- Opening Delimiter -

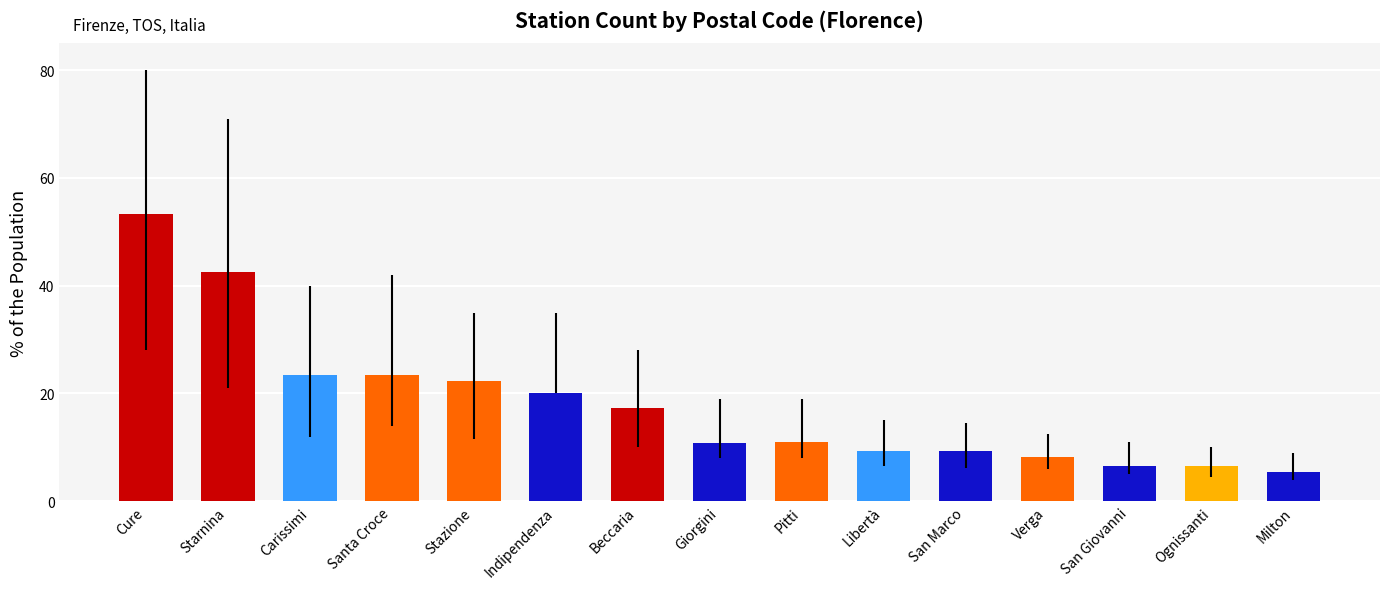

What is the greatest value displayed?

53.3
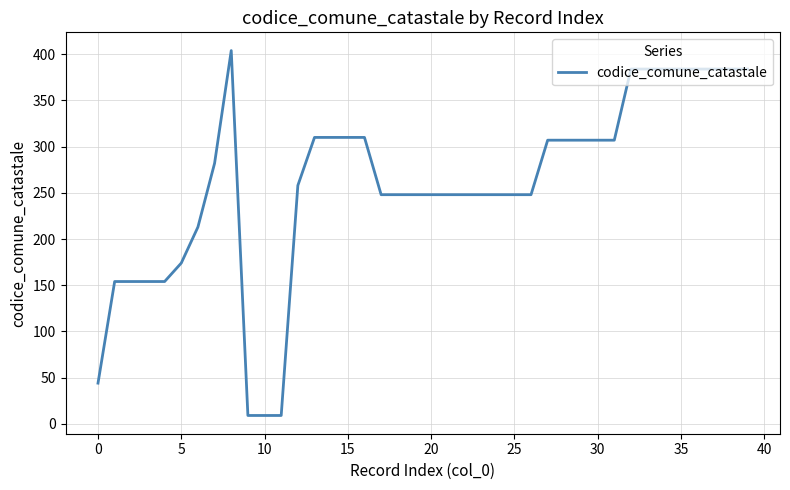

What is the smallest value displayed?

9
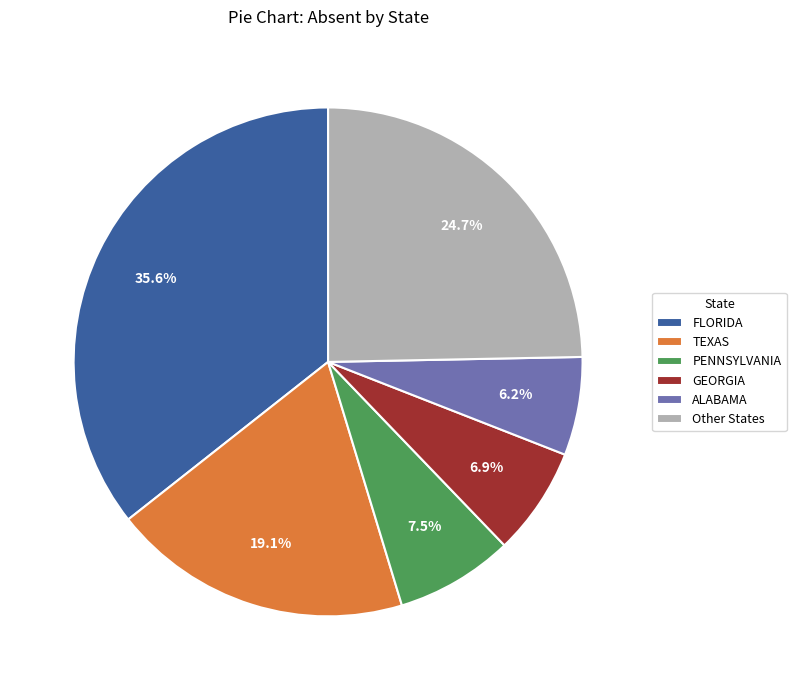

To the nearest percent, what is the average slice percentage?

17%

- Closing Delimiter -

Copy every line of the records above word for word, leaving out the pictures.

What is the greatest value displayed?

53.3

What is the smallest value displayed?

9

To the nearest percent, what is the average slice percentage?

17%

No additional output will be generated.